Sitting in our living rooms, we watch news reports daily concerning the crimes and scandals that are happening around the country. By the time the news is concluded, we walk away shaking our heads and wondering what we are coming to as a nation. By practicing this ritual on a daily basis, we feed our minds with images of violence, betrayal, bribery and robbery and we begin to develop a skewed version of what our world is like. Add to that our current economic circumstance, bailout of major companies that haven’t fared well or managed well and we are angry.
Then organizations and world news report the barbaric practices that are going on around the world. We see war, we see famine, we see disenfranchised peoples living in refugee camps and our hearts pour out to them. We wonder how in the world our governments and the people of the world can allow this to happen. We applaud the missions organizations, human rights organizations and all the others that petition on behalf of these people for change.
We need these organizations and voices to speak out against the atrocities that are committed against human beings every day. MORE IMPORTANLY we need them in our own country. While we are appalled at the inhumane treatment of people around the world, we turn a blind eye to the treatment we impose on people in this country…..specifically our children. We, as a nation, have decided that children who make mistakes should be condemned and society should be rid of them. We lock them away in adult prison facilities, take away their humanity, take away their hope, remove them from families and support and we throw away the key. Who is the watch dog for this country that will hold us accountable for the violation of human rights that we commit every day.
Read On……….
Youths tried as adults: An ongoing barbarity
On November 9, the U.S. Supreme Court will consider whether the Eighth Amendment’s prohibition against cruel and unusual punishments is violated when a juvenile is sentenced to life imprisonment without the possibility of parole for a crime other than murder.
The issue before the nation’s highest court is framed by two cases originating in Florida.
In one, Joe Harris Sullivan received such a sentence when he was 13 years of age upon his conviction for rape.
In the second case, Terrence Jamar Graham received the same sentence at 17 years of age after he had violated his probation in connection with an armed robbery conviction.
In its 2005 landmark decision in Roper vs. Simmons, the court held that executing juveniles violated the Eighth Amendment in that it was inconsistent with “the evolving standards of decency that mark the progress of a maturing society.”
To support that conclusion, Justice Anthony M. Kennedy, writing for the majority, noted that 30 states had already abolished the death penalty for juveniles while an additional 20 states utilized it very sparingly.
Kennedy also underscored the fact that the death penalty has traditionally been reserved only for those whose extreme culpability makes them “the most deserving of execution.”
Juveniles can never fall within this category, Kennedy reasoned, because of three critical differences between them and adults.
Citing language from an earlier case that had invalidated the death penalty for younger juveniles, Kennedy declared that the immaturity of juveniles in general and their susceptibility to misbehavior means that “their irresponsible conduct is not as morally reprehensible as that of an adult.”
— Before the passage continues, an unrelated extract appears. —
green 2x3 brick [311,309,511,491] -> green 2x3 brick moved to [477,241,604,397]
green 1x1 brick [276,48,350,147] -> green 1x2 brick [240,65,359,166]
Kennedy next stated that juveniles’ vulnerability and comparative lack of control over their immediate surroundings entitled them to a greater claim than adults to be forgiven for succumbing to negative influences in their environment.
Finally, he noted that juveniles’ ongoing struggle with identity issues militates against concluding that even the most heinous crime committed by them is evidence of an irretrievably depraved character.
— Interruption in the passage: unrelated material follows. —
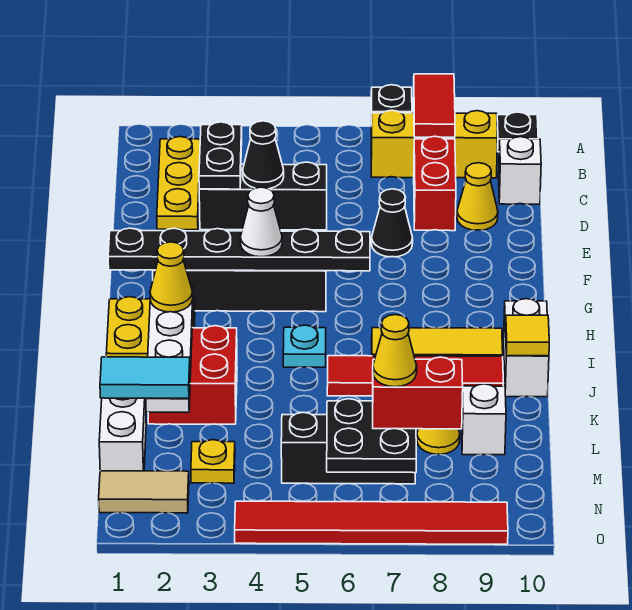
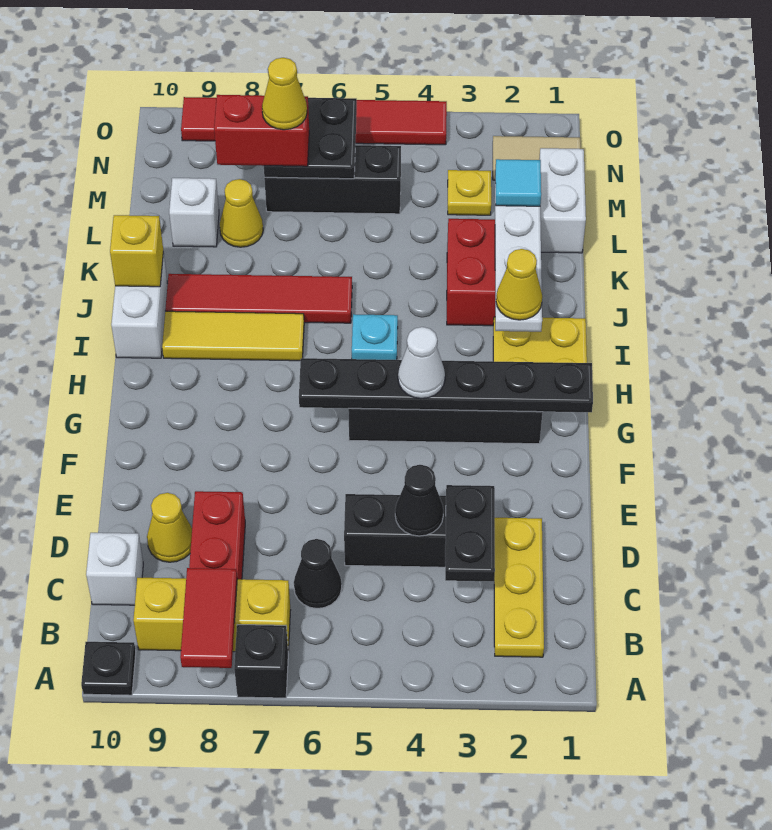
black 1x1 cone [372,189,413,257] -> black 1x1 cone moved to [294,539,342,608]
yellow 1x1 tile [506,315,549,356] -> yellow 1x1 brick [110,215,163,287]
cyan 1x2 tile [100,357,190,398] -> cyan 1x1 tile [495,159,541,206]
Given these diminished capacities of juveniles, neither of the two reasons generally offered for justifying capital punishment - exacting justice and deterrence - are furthered by its imposition on them.
INVALID CRITICISM
While conservatives have criticized the holding in Roper as being driven by reliance on the laws of other countries, this is simply not true.
In fact, although Kennedy noted that the United States was the only country in the world that continued to authorize executing juveniles, he specifically reaffirmed the court’s fidelity to the United States Constitution.
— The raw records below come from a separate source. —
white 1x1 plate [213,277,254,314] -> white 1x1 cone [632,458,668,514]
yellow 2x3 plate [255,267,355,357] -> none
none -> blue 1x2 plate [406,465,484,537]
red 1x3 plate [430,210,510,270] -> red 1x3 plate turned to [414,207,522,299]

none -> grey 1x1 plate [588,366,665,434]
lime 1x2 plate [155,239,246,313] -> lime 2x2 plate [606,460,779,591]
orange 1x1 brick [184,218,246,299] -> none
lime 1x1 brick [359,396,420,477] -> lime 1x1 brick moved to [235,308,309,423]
International unanimity against the practice only confirmed, he said, the court’s conclusion that the death penalty is widely perceived as a disproportionate punishment for juveniles.
The resolution of the two Florida cases will depend on whether the court is ready to extend its reasoning in the Roper decision to those juveniles sentenced to life without the possibility of parole in non-capital cases.
Numerous influential organizations, including the American Bar Association and the American Psychiatric Association, have filed amicus briefs asking the court to do precisely that.
A 2005 study by Human Rights Watch found that 2,225 juveniles were serving sentences of life without the possibility of parole. Last month, the organization asserted that the actual number now exceeds that.
Though sequestered deep inside adult prisons, they constitute the most visible, nauseating proof of the barbaric manner in which the United States continues to treat accused children.
As has been so often the case with this ideologically divided Supreme Court, its ruling in the two Florida cases is going to depend on the vote of Justice Kennedy, the lone moderate on the bench.
On the plus side is Kennedy’s robust reliance on the psychological differences between juveniles and adults in voting to strike down the death penalty for juveniles in the Roper case.
These very differences, even more persuasively reaffirmed in the ensuing four years, suggest that he will be sympathetic to the two young petitioners in the Florida cases.
Kennedy might even be persuaded to opine that life imprisonment without parole is unconstitutional for all juveniles, even those convicted of murder.
On the other hand, Kennedy previously voted in favor of the death penalty for older juveniles in a 1989 decision before changing his mind six years later in the Roper case.
So he may not be ready to extend the Roper rationale to instances of juveniles serving sentences of life without parole.
Given Kennedy’s evolution on juvenile justice, it’s also conceivable that he might vote to outlaw these sentences for younger teen-agers, but uphold them for older ones.
In such a scenario, Sullivan would win while Graham would lose.
Sadly, this country is light years away from recognizing that no child should ever be tried or imprisoned as an adult under any circumstances.
Hence, juvenile rights advocates can only hope that the Supreme Court uses the Florida cases to introduce another sliver of sanity into a legal field ruthlessly plundered by callous legislators, politically ambitious, heartless prosecutors and a continuingly apathetic public.